[BEGIN Article]
[PATCH v3] arm64: sdei: abort running SDEI handlers during crash

D Scott Phillips scott at os.amperecomputing.com
Thu Jun 22 13:35:14 PDT 2023


D Scott Phillips <scott at os.amperecomputing.com> writes:

> Interrupts are blocked in SDEI context, per the SDEI spec: "The client
> interrupts cannot preempt the event handler." If we crashed in the SDEI
> handler-running context (as with ACPI's AGDI) then we need to clean up the
> SDEI state before proceeding to the crash kernel so that the crash kernel
> can have working interrupts.
>
> Track the active SDEI handler per-cpu so that we can COMPLETE_AND_RESUME
> the handler, discarding the interrupted context.
>
> Fixes: f5df26961853 ("arm64: kernel: Add arch-specific SDEI entry code and CPU masking")
> Signed-off-by: D Scott Phillips <scott at os.amperecomputing.com>

Ping on this one

> ---
>  Changes since v2:
>  - Dropped the patch fiddling with the sdei conduit.
>  v2 Link: https://lore.kernel.org/linux-arm-kernel/20230329202519.6110-1-scott@os.amperecomputing.com/
>
>  Changes since v1:
>  - Store the active SDEI event being handled per-cpu, use the per-cpu active
>    handler information to know when to abort.
>  - Add prints before attempting to abort sdei handlers.
>  v1 Link: https://lore.kernel.org/linux-arm-kernel/20230204000851.3871-1-scott@os.amperecomputing.com/
>
>  arch/arm64/include/asm/sdei.h |  8 ++++++++
>  arch/arm64/kernel/entry.S     | 25 +++++++++++++++++++++++++
>  arch/arm64/kernel/sdei.c      |  3 +++
>  arch/arm64/kernel/smp.c       | 27 +++++++++++++++++++++++----
>  4 files changed, 59 insertions(+), 4 deletions(-)
[END Article]
[BEGIN Stored records]
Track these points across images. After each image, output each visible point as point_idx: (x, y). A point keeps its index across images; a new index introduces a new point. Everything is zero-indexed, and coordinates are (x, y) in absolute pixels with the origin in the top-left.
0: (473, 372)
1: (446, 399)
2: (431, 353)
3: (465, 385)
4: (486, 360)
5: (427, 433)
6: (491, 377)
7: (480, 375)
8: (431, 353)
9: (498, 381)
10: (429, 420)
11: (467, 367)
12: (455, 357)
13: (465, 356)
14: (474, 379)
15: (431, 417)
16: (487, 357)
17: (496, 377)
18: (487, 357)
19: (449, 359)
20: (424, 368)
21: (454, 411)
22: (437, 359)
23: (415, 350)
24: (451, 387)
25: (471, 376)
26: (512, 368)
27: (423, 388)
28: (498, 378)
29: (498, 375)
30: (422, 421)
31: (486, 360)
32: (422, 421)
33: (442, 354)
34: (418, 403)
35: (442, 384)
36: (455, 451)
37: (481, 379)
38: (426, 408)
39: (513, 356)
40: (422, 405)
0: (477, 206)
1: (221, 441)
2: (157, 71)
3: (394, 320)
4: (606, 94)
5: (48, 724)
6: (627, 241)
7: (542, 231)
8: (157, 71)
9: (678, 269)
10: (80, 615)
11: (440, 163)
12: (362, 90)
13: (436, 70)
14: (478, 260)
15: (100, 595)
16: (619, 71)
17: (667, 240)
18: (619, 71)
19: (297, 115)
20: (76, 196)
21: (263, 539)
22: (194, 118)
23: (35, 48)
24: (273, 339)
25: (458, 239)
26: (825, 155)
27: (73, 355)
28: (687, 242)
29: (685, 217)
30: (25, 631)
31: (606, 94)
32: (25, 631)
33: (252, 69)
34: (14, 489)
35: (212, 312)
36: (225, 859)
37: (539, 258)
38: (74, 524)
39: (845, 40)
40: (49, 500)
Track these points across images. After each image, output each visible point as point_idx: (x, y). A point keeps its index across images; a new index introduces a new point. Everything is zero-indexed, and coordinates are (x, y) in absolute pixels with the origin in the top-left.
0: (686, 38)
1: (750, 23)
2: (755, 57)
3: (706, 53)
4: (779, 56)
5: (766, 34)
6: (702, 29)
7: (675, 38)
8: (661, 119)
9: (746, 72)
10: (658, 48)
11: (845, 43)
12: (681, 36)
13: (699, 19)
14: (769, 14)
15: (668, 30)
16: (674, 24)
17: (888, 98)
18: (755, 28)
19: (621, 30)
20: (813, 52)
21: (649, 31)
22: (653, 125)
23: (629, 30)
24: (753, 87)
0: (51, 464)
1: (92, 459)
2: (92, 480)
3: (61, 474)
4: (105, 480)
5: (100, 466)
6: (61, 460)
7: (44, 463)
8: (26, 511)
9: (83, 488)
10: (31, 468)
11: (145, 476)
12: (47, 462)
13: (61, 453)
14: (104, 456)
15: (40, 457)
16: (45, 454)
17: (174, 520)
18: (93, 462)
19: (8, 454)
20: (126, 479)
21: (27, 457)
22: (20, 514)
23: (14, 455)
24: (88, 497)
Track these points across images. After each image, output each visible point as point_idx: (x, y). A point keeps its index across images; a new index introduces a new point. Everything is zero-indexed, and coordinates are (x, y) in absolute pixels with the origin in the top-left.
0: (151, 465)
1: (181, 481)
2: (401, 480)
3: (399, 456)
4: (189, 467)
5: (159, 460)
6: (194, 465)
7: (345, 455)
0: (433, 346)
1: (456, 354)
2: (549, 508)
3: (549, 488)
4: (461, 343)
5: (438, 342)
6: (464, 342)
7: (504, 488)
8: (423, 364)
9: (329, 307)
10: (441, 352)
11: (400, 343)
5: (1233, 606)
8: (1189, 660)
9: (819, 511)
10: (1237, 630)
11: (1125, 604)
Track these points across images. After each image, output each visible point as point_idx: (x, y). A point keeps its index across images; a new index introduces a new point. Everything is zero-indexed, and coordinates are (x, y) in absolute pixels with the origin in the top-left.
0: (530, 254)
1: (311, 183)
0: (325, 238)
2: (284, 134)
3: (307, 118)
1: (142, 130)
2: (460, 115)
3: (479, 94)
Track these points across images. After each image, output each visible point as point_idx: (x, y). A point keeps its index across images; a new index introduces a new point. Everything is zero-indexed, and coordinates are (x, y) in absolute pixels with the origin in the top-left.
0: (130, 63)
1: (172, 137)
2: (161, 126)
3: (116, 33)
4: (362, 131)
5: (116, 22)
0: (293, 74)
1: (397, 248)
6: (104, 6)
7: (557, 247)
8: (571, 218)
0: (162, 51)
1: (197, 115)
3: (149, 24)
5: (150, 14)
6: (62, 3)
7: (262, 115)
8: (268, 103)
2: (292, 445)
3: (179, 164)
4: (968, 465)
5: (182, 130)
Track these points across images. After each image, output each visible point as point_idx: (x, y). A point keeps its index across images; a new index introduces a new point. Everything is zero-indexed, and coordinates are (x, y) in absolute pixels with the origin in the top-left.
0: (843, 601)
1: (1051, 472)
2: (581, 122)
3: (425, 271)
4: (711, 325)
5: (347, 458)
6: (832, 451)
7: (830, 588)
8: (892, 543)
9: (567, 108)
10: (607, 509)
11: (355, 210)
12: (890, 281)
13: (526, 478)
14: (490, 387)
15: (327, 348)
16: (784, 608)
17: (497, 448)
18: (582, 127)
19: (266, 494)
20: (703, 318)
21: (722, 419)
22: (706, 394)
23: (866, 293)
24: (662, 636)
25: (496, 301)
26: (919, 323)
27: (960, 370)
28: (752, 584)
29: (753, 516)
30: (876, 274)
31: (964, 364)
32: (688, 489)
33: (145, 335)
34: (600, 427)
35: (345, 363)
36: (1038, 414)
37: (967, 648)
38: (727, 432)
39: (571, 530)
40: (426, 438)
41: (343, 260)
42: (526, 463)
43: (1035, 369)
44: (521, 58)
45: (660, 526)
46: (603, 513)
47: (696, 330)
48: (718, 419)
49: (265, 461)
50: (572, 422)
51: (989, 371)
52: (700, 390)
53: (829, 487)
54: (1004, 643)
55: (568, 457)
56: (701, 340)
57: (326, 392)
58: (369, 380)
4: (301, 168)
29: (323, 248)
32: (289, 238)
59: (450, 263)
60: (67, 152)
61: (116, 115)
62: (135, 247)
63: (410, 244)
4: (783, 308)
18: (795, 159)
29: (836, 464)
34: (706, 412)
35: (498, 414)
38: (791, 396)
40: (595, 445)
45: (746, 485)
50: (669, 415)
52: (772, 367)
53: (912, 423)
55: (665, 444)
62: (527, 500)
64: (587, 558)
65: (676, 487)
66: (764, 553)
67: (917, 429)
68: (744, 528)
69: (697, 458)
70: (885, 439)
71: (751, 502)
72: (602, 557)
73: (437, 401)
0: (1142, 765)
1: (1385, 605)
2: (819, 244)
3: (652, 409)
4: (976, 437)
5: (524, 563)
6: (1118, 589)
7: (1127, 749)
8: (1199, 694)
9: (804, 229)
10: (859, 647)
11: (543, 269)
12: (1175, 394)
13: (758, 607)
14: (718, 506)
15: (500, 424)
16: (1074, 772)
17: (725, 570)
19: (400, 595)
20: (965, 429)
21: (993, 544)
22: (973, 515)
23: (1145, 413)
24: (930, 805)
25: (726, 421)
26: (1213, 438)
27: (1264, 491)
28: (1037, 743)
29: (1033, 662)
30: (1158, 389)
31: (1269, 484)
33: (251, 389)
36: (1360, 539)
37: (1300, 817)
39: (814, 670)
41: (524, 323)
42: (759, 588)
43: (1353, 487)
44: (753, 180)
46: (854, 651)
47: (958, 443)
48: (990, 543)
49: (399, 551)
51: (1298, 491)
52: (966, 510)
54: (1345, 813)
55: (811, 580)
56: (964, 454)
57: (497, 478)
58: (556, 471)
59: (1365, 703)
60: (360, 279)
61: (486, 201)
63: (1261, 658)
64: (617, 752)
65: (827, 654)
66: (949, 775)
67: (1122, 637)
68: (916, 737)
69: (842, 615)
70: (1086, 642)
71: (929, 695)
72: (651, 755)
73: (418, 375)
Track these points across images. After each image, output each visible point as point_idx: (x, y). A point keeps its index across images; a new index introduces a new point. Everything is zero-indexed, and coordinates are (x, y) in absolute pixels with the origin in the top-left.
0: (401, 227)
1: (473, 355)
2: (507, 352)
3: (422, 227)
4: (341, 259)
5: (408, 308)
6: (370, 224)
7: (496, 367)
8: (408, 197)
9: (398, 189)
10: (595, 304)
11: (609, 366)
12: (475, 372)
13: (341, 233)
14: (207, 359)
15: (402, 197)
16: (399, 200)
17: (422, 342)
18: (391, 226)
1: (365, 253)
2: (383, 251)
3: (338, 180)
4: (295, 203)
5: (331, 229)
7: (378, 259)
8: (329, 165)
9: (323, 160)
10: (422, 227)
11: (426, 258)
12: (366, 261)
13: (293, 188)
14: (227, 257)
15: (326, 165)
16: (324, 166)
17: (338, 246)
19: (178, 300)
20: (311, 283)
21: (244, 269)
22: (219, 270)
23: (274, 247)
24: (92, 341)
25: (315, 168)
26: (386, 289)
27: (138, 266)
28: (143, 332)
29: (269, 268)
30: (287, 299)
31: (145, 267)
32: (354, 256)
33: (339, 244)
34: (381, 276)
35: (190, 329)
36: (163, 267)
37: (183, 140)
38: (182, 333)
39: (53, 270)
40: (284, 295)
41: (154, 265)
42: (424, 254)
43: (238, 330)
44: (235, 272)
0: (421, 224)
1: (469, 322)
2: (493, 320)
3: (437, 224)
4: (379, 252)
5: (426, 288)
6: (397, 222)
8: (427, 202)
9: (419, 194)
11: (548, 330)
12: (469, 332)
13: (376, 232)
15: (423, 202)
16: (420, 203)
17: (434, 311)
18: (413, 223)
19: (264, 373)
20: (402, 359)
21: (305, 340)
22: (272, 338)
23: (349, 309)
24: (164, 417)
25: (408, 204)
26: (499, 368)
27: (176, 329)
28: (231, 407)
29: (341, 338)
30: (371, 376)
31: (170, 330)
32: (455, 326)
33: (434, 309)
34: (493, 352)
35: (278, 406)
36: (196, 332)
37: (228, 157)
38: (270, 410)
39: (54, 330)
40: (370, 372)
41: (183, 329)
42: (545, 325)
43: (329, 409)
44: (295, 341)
[END Stored records]
Task requirements:
Answer these about the SDEI patch email:
(a) According to the quoted SDEI spec, what cannot preempt the event handler?
(b) What is the one change listed since v2?
(c) How many files does the patch change, and with how many insertions and deletions?

Output below:
(a) The client interrupts.
(b) The patch fiddling with the sdei conduit was dropped.
(c) 4 files, with 59 insertions and 4 deletions.